I was talking to them one day and she was saying she had this project with a couple of guys called Bob and Earl. She was working on a song with them and she'd finished it but she'd run out of money and she couldn't do the final mix. I said, "Well listen, I'm going overseas. I'm going to the South China Sea in about a week, so I'll sell my car 'cause I don't need it when I'm overseas, and I'll give you the money," and I went out there and I sold it. I think I got 800 whole dollars, but it was enough to get the song finished by these guys called Bob and Earl. Overseas, I never got an answer back from her but I did notice that there was a song in the charts by these guys called Bob and Earl, and I thought, OK, well done me!

I got back. I never saw Charlie again, and what shot up the charts? A song called 'The Harlem Shuffle', by Bob and Earl!


There's been a huge backlash against the use of AI in radio recently with iHeartMedia for example initiating what they call a "Guaranteed Human" program and reportedly banning AI-generated music (and radio hosts) across thousands of stations. What's your take on it all?
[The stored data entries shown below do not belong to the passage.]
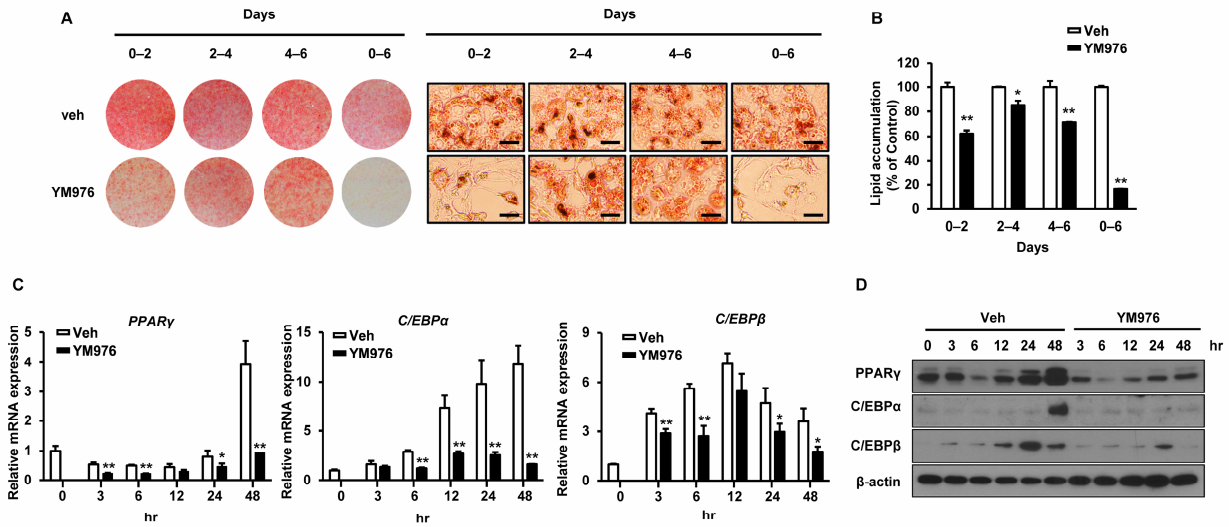
Figure 2. The inhibitory effect of YM976 occurs in the early stage of adipocyte differentiation. 3T3-L1 cells were induced for differentiation and then treated with Veh or 10 µM of YM976 at the indicated time points. ( A ) Cells were stained with Oil Red O and analyzed by microscopy. Scale bar = 100 µ m. ( B ) Quantification of Oil Red O staining by spectrophotometry. ( C ) The mRNA expression of PPARγ, C/EBPα, and C/EBPβ was analyzed by qRT-PCR. ( D ) Protein levels of PPARγ, C/EBPα, and C/EBPβ were analyzed by Western blot. In ( B , C ), n = 3 per group. Images and blots are representative of three independent experiments. Values indicate mean ± SD. * p < 0.05; ** p < 0.01. Data were assessed using Student’s t -test.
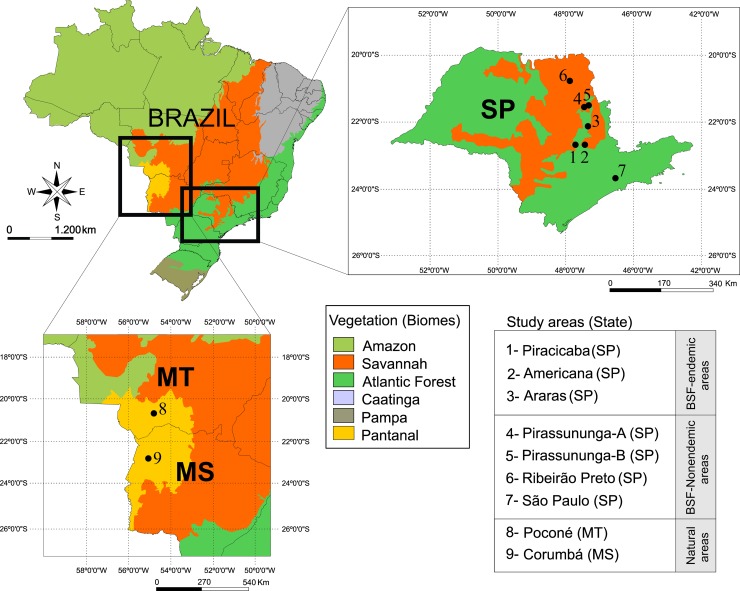
Areas where capybaras and ticks were sampled in the state of São Paulo (SP) (highly anthropic, low diversity areas), and in the states of Mato Grosso (MT) and Mato Grosso do Sul (MS) (low anthropic, high diversity areas).Map source was obtained from the “Instituto Brasileiro de Geografia e Estatística”(IBGE) website (www.ibge.gov.br) and the final figure was constructed with the use of CorelDraw Graphics Suite 2017.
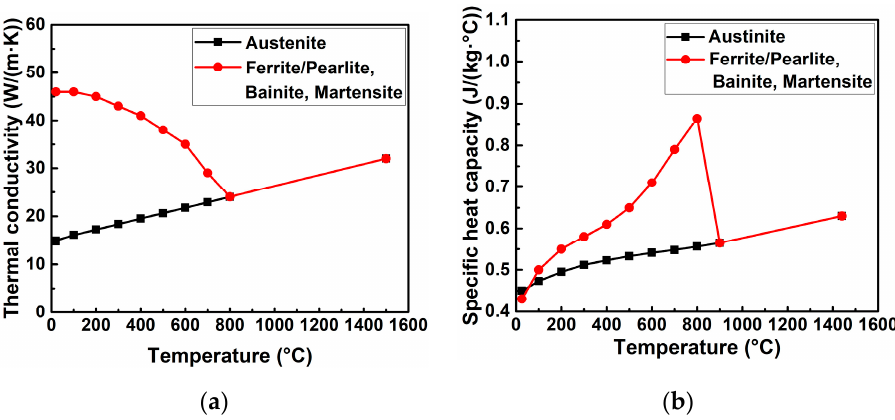
Figure 8. Temperature-dependent thermal properties of S355 steel (from [22]): ( a ) Thermal conductivity; ( b ) specific heat capacity.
What is it? It's a copy. Supposedly I would imagine that somebody who had enough Rosko material and knew how to do AI could do a Rosko show I guess. So is it "memory or Memorex" as we say in the biz? I'm basically against being imitated especially if you're selling me and then the AI guys get in the loop! But I'm not ashamed of it, I'm not frightened of it. Basically I don't know anything about it. But young people do, and I don't know... If I heard a song on the radio today and I liked it, I really wouldn't give a toss if it was AI or the real deal. If I liked it and it gave me pleasure, I would listen.


There weren't many internet radio stations back in the early 2000s when we first launched Rosko Radio yet there are now over 100,000 internet radio stations and millions of active podcasts online as we speak. The latest figures say an estimated 27,000 new shows are uploaded every day.

Rosko Radio is very near and dear to my heart. Well, it started off back in early days with you, because you knew how to do things on the internet and I was still too old, remember I'm almost approaching mid-eighties in age here, so I never had a clue. I mean, the last time I saw anything exciting was when they invented video for MTV etc, after that I slowly just coasted away from the modern stuff and I did Rosko Radio at your suggestion and it was not any particular vision music-wise, it was just fun, freewheeling radio - heavy on the soul if I remember. There was a certain period when it was number one everywhere on the internet when they were actually keeping count of the people who listened to that kind of stuff. It was fun in its time.


People often ask where to find you these days and I know there's a form of Rosko Radio still going somewhere on the planet. What's the best way for fans to tune-in?

Today it is basically Rosko Radio LA Connection shows. I don't think there are any others. There are a few floating around especially made for Rosko Radio. It is on my website, EmperorRosko.net - there's something like 24 hours of non-stop Rosko shows put together. So it still exists; perhaps not in the original forward-thinking, free-thinking way we wanted it to happen. Please listen in and enjoy, and drop me a line, I'd love to hear from you.